# DOCUMENT SEGMENT
####################
Happy Monday! I have some challenges with my melta...
# troubleshooting
m
Happy Monday! I have some challenges with my meltano job. I'm running a relatively simple tap-mysql target-snowflake taks for 4 different tables. For some reason a big table with 30k is not fully copied. Only about 1.5k records are copied. What might be an issue? This same job run to target-jsonl copies all 30k records just fine. TA,
In the log I found that everything below the selected line is present in target, everything above is missing. So effectively I have only 1.5k of the most recent records
a
I'm not familiar with snowflake, and almost certain you will have checked this. But is this possible a primary key issue? Do you have a unique key for all 30k rows? target-jsonl will just append all results regardless of PK.
e
Might also be worth trying to sync with
--full-refresh
.
m
No luck so far, as per the log - all the records are listed, but only the last 1500 are present in snowflake. I wonder if it's somehow related to the issue described here: https://community.snowflake.com/s/article/No-data-visible-in-destination-table-after-successful-ingestion-job
a
Do you have some other kind of db you could test with? Could you spin up postgres locally via docker?
m
So, do you suggest to send data to postgress rather than to snowflake? Sounds like a good idea, I will try this next
a
Yes sorry, using a different target. Testing with target-jsonl is helpful, but testing with some other kind of db closer to snowflake will at least allow you to eliminate PK/state/upsert vs append issues and narrow it down to snowflake itself with the issue.
Some docs to get local postgres running on docker: https://docs.meltano.com/getting-started/part2/#getting-your-target-ready
m
So, I added target-postgres as per the instructions, and I got expected 31500 records. So it all points to a problem in target-snowflake.
Looks like the setting I was looking for was hard_delete: false. Once added to my config, everything works as expected. The question remains, what is this setting exactly? It's not well documented in meltano's target-snowflake. (I'm using full table replication)
####################
# DATA PROVIDED
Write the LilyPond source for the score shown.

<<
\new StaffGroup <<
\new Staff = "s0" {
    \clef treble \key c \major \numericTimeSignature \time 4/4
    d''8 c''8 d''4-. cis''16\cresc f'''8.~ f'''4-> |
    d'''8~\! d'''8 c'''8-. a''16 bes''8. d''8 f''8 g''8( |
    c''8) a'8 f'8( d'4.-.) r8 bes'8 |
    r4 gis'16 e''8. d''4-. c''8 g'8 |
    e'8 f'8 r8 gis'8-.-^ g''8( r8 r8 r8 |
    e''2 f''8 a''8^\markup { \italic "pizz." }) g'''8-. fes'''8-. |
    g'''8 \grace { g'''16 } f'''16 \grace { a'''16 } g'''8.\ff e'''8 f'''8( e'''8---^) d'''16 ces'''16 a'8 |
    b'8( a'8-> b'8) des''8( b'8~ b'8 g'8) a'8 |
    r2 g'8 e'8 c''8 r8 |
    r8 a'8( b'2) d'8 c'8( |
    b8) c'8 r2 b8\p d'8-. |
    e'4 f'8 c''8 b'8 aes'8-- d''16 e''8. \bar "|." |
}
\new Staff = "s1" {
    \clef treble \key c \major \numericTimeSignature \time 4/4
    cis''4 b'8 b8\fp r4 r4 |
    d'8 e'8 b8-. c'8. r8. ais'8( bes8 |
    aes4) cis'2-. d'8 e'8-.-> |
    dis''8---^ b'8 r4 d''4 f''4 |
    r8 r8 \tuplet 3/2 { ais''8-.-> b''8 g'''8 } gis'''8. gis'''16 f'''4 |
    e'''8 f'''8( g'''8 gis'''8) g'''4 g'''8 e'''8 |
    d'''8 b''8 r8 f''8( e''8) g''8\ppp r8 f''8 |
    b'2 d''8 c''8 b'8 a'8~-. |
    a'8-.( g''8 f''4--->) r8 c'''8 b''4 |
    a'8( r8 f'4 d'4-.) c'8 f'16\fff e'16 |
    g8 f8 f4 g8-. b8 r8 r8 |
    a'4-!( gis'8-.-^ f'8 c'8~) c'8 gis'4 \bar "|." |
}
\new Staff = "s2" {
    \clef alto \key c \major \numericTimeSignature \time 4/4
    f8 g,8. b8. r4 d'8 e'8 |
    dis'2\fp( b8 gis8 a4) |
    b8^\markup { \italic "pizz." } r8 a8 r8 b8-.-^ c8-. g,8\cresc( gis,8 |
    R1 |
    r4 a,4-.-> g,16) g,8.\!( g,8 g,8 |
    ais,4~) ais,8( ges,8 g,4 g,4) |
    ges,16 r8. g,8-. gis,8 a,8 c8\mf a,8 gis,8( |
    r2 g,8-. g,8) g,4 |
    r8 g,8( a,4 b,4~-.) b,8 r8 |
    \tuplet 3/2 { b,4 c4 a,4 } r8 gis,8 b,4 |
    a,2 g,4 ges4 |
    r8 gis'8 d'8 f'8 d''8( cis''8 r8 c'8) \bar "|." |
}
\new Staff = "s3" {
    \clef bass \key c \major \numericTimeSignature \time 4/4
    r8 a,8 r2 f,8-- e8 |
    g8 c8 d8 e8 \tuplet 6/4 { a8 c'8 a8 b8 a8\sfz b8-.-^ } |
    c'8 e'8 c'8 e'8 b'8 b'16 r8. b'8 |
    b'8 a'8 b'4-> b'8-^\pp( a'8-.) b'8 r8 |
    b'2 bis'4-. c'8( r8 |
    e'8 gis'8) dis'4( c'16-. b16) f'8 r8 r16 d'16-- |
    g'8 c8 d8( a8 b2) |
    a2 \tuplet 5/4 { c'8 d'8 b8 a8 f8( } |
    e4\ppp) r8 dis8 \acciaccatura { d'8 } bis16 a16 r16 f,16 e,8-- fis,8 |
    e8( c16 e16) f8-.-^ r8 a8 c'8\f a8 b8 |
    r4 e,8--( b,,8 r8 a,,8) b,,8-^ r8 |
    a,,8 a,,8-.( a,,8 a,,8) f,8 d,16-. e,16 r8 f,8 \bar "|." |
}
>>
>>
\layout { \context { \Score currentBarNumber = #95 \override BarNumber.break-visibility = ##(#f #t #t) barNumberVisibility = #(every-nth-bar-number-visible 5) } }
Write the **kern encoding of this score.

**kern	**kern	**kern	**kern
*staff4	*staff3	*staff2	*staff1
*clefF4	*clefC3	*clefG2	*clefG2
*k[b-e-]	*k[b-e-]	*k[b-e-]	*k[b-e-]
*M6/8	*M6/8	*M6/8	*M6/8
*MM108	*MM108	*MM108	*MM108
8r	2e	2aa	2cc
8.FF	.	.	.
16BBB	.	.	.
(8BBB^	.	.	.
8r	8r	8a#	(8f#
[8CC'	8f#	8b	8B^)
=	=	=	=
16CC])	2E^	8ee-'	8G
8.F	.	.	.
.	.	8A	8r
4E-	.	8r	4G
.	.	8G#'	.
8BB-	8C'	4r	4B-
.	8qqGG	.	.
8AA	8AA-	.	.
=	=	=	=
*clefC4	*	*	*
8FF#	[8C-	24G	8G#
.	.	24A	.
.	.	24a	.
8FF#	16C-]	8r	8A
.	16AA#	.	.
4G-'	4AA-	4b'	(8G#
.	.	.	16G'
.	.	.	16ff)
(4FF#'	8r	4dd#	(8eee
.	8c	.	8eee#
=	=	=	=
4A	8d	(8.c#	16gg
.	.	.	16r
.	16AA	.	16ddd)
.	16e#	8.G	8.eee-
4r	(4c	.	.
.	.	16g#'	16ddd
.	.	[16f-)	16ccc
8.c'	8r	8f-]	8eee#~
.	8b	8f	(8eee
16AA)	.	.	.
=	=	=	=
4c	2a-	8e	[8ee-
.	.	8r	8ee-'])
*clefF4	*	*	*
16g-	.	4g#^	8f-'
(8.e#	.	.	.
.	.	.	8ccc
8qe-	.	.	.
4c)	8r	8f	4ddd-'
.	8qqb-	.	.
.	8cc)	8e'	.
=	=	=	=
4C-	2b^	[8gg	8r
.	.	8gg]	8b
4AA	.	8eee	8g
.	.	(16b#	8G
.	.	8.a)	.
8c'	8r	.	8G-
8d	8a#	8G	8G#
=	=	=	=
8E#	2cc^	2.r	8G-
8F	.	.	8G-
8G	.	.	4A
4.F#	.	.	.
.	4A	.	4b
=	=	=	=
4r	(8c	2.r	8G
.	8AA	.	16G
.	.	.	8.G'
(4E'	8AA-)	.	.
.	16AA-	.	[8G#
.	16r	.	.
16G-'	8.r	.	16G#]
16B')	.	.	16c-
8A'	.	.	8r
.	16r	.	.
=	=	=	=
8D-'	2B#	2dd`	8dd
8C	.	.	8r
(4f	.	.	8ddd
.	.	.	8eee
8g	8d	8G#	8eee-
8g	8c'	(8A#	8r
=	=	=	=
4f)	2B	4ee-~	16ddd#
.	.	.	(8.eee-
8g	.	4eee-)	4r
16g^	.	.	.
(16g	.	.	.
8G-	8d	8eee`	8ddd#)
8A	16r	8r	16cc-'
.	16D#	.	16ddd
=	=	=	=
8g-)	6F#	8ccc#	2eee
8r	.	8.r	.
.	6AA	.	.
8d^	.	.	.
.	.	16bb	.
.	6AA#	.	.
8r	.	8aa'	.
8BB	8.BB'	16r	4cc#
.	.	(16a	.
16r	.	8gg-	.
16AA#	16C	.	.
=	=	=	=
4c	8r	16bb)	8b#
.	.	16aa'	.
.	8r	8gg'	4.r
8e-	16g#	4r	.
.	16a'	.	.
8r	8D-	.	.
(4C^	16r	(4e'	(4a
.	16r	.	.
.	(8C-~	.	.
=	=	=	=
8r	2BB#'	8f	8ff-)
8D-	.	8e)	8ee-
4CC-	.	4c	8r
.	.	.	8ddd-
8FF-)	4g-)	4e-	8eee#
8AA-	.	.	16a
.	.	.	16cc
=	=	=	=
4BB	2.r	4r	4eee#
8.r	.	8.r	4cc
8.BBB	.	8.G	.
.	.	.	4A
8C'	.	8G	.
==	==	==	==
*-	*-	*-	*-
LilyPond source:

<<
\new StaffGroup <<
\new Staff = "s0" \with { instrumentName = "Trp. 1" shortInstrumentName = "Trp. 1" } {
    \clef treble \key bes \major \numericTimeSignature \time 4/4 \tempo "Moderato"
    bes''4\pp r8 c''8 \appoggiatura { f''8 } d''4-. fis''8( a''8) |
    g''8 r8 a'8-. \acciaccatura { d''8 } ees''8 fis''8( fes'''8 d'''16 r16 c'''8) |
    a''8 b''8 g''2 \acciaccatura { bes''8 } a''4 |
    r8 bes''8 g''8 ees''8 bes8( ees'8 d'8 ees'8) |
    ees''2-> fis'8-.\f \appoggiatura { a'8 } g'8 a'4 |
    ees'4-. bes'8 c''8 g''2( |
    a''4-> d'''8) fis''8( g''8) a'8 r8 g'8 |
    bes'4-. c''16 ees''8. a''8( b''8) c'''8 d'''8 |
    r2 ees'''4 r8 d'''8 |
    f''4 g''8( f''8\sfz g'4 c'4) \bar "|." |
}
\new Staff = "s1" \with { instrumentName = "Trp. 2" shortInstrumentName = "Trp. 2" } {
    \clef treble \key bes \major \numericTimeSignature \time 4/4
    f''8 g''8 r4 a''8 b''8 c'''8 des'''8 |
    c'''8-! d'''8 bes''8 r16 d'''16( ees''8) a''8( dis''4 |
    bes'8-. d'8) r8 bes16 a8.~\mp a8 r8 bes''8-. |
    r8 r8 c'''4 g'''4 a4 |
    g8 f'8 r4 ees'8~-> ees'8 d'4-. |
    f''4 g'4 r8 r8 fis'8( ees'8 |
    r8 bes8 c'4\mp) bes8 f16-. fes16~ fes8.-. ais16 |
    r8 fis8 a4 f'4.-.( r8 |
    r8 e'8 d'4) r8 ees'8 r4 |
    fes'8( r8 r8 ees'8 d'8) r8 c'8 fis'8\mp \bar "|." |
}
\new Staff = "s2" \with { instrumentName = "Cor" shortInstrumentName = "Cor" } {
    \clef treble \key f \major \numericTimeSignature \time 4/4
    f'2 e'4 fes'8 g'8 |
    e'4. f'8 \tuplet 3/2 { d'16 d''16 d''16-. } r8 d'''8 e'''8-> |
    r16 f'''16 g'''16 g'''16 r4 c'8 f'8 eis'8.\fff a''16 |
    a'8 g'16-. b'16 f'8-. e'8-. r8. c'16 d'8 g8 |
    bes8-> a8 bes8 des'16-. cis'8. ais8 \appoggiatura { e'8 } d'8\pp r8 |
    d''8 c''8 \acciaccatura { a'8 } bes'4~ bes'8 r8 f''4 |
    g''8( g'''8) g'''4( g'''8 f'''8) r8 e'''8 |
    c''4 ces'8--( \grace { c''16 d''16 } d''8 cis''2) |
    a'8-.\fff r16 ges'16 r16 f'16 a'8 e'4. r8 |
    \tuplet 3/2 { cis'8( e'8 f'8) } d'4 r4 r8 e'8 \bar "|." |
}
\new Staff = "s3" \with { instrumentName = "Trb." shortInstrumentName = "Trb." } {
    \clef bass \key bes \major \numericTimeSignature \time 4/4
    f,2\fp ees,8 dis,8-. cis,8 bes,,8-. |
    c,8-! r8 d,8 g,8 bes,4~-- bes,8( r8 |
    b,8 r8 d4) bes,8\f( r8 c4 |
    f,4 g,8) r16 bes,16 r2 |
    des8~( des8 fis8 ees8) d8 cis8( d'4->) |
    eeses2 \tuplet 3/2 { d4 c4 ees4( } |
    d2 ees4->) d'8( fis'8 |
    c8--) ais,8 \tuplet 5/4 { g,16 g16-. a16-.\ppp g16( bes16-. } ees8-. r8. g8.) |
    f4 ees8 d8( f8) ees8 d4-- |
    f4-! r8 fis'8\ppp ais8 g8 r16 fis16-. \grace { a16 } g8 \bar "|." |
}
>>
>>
####################
# TASK INSTRUCTIONS
Swap "target-jsonl" for "target-csv" and give the Meltano troubleshooting thread again, starting with "Happy Monday! I have some challenges with my melta..." and going on through "regardless of PK.". Work only from the Meltano troubleshooting thread and set the records aside.

# COMPLETED EXERCISE
Happy Monday! I have some challenges with my melta...
# troubleshooting
m
Happy Monday! I have some challenges with my meltano job. I'm running a relatively simple tap-mysql target-snowflake taks for 4 different tables. For some reason a big table with 30k is not fully copied. Only about 1.5k records are copied. What might be an issue? This same job run to target-csv copies all 30k records just fine. TA,
In the log I found that everything below the selected line is present in target, everything above is missing. So effectively I have only 1.5k of the most recent records
a
I'm not familiar with snowflake, and almost certain you will have checked this. But is this possible a primary key issue? Do you have a unique key for all 30k rows? target-csv will just append all results regardless of PK.